Boyte and Kari add a thoughtful perspective to contemporary debates over the problems facing democracies and attempts to build stronger communities. Other analysts have pointed to the importance of civic associations, religious organizations, and strong neighborhood and family structures. This volume argues that alongside these vehicles for socialization, collective identification, commitment, and social action, the workplace offers one of the most vital forums for the creation of social capital. Work enjoys a position of honor in the American psyche, and so efforts to effect change through “honest labor” are particularly welcome in this country. It has been through the workplace, Boyte and Kari argue, that Americans of all classes most often have had reason to engage in collective effort, have invested in that effort, and, consequently, have had the opportunity to forge collective identity.
The argument bears powerful implications for both the success and the reception of reform movements in American history. In an eminently readable fashion, the book focuses on three aspects of the historical relationship between work and populist reform movements. First, it identifies the ways in which work and the workplace have been employed in reform efforts to improve the lives of poor and working-class Americans. The Civilian Conservation Corps of the New Deal is one of the most telling examples of such an attempt—with Roosevelt’s “Tree Army” conceived as an opportunity for the poor to work their way out of the Depression.

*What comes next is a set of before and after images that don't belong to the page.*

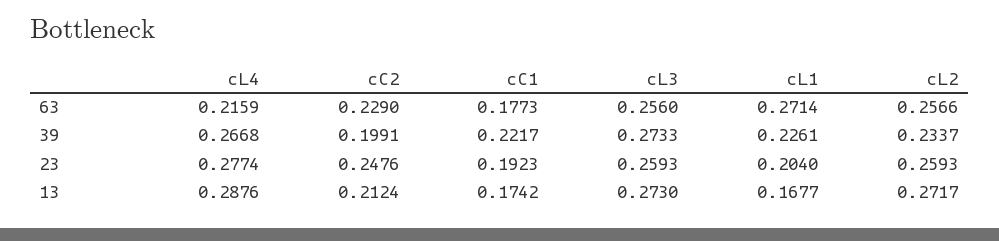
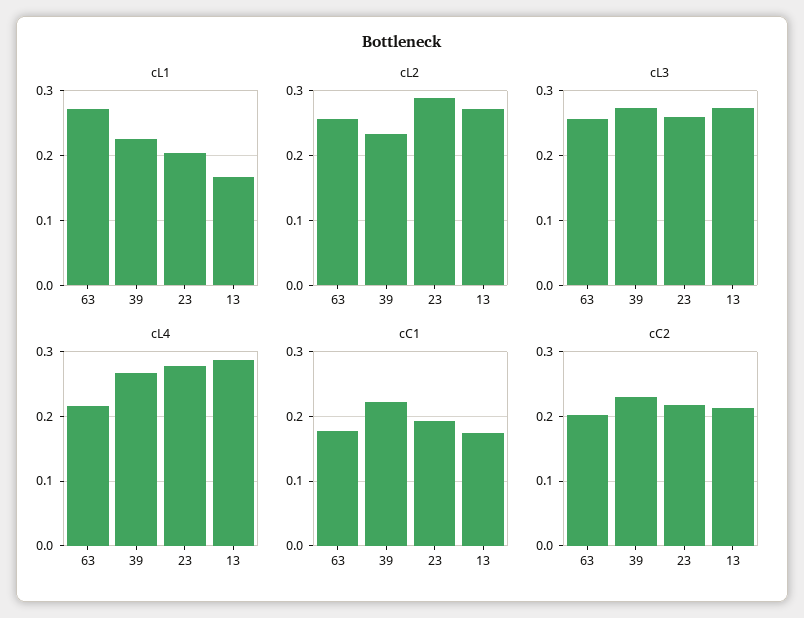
  {
    "cL4": {
      "63": 0.2159,
      "39": 0.2668,
      "23": 0.2774,
      "13": 0.2876
    },
    "cC2": {
-     "63": 0.229,
+     "63": 0.2,
-     "39": 0.1991,
+     "39": 0.23,
-     "23": 0.2476,
+     "23": 0.22,
      "13": 0.2124
    },
    "cC1": {
      "63": 0.1773,
      "39": 0.2217,
      "23": 0.1923,
      "13": 0.1742
    },
    "cL3": {
      "63": 0.256,
      "39": 0.2733,
      "23": 0.2593,
      "13": 0.273
    },
    "cL1": {
      "63": 0.2714,
      "39": 0.2261,
      "23": 0.204,
      "13": 0.1677
    },
    "cL2": {
      "63": 0.2566,
      "39": 0.2337,
-     "23": 0.2593,
+     "23": 0.29,
      "13": 0.2717
    }
  }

Second, the authors discuss the capacity of work and of the workplace to create a “public culture” democratizing the American populace, with the beliefs and prejudices of individuals thrust against those of their neighbors. Though not explicitly discussed here, this argument hearkens to the findings of political science classics such as the American Voter , and Participation in America , which also found the workplace to be critical for American political socialization. As Boyte and Kari explain, the public culture created through work allows for the creation of “public spaces” which cross “boundaries of community, ethnicity, and particular cultural ties. They create settings where people with quite diverse interests interact and form bases for power with which to address common problems” (p. 81).
Third, the book demonstrates that, running counter to the historically democratizing features
of the American workplace, there has been a parallel and conflicting notion of work and, indeed, of society, bettered by technology and steered by experts and professionals. Lost in this vision of a “professionally run society” (p. 111), Boyte and Kari argue, is precisely the democratic, collective, and process-driven value of work itself. In the tension between these two visions of the promise of the workplace, the authors see the emergence and decline of historical social reform efforts.

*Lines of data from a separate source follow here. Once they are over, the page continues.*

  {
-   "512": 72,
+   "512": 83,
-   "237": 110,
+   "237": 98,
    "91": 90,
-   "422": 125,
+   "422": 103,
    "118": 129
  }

To support their arguments, Boyte and Kari bring forward a sweeping and fascinating range of historical examples. Particularly compelling are their discussions of the efforts of educator Liberty Hyde Bailey, and social reformer Jane Addams, both of whom were committed to the democratizing potential of work and of the public space that work fostered.
One difficulty that I have with the argument concerns the breadth of the notion of “public work,” which underlies the investigation. Public work, the authors explain, includes not only work with public purposes, but also work by a public, work in public settings, as well as the products of work (p. 202). In this discussion, the public dimension of work includes not only diverse groups acting together, but also “open, visible and accessible space” and, “broad purposes of general importance,” such as the public interest (pp. 12-13).
I think the inclusiveness of this notion presents a problem for the analytical strength of the argument. Armed with this definition, it is difficult, for example, to differentiate between the workplace and other organizations concerned with collective identity. As the authors note, the capacity to create public spaces certainly extends beyond the traditional workplace to include “labor unions, political parties, and the YMCA” as well as the “NAACP, women’s suffrage groups, and other organizations for reform” (p. 81).
Where the argument focuses on the relationship between work and reform (e.g., early efforts in the development of the agricultural extension system), public work appears to occur in a fairly distinct subset of workplaces which are structured to encourage the involvement of workers with each other and with management. In these examples, public work appears to extend beyond shop-floor management, and engenders the social and political engagement of workers. In certain examples, the development of this engagement appears organic, in other examples it appears to be the result of careful nurturing.
The range of initiatives discussed in Building Democracy , however, makes it difficult to identify the critical dimensions of public work. An example of this confusion is the chapter devoted to a citizen effort to revitalize the Baltimore school system. The organization created (Baltimoreans United in Leadership Development, or BUILD) is fascinating, and its successes are enviable. But we are left to wonder what makes the BUILD initiative public work rather than a social movement. The authors do not make this clear.
More than anything else, these concerns reflect the broad sweep of the argument and highlight the importance of pursuing the research agenda begun in this volume. The next steps in that agenda might include investigating the historical, social, and political conditions under which public work will emerge and flourish and the conditions under which it will be overrun by elite-driven, hierarchical workplace organiza-tions. Second, this agenda calls for comparative investigations, looking at the democratizing role of work both cross-nationally and, increasingly, transnationally, as multi-national corporations and international political regimes increasingly define the global economy.
Ultimately, Boyte and Kari have made an impressive contribution to our understanding of the role of work in the emergence and development of social reform movements in the United States. I highly recommend the work to all audiences.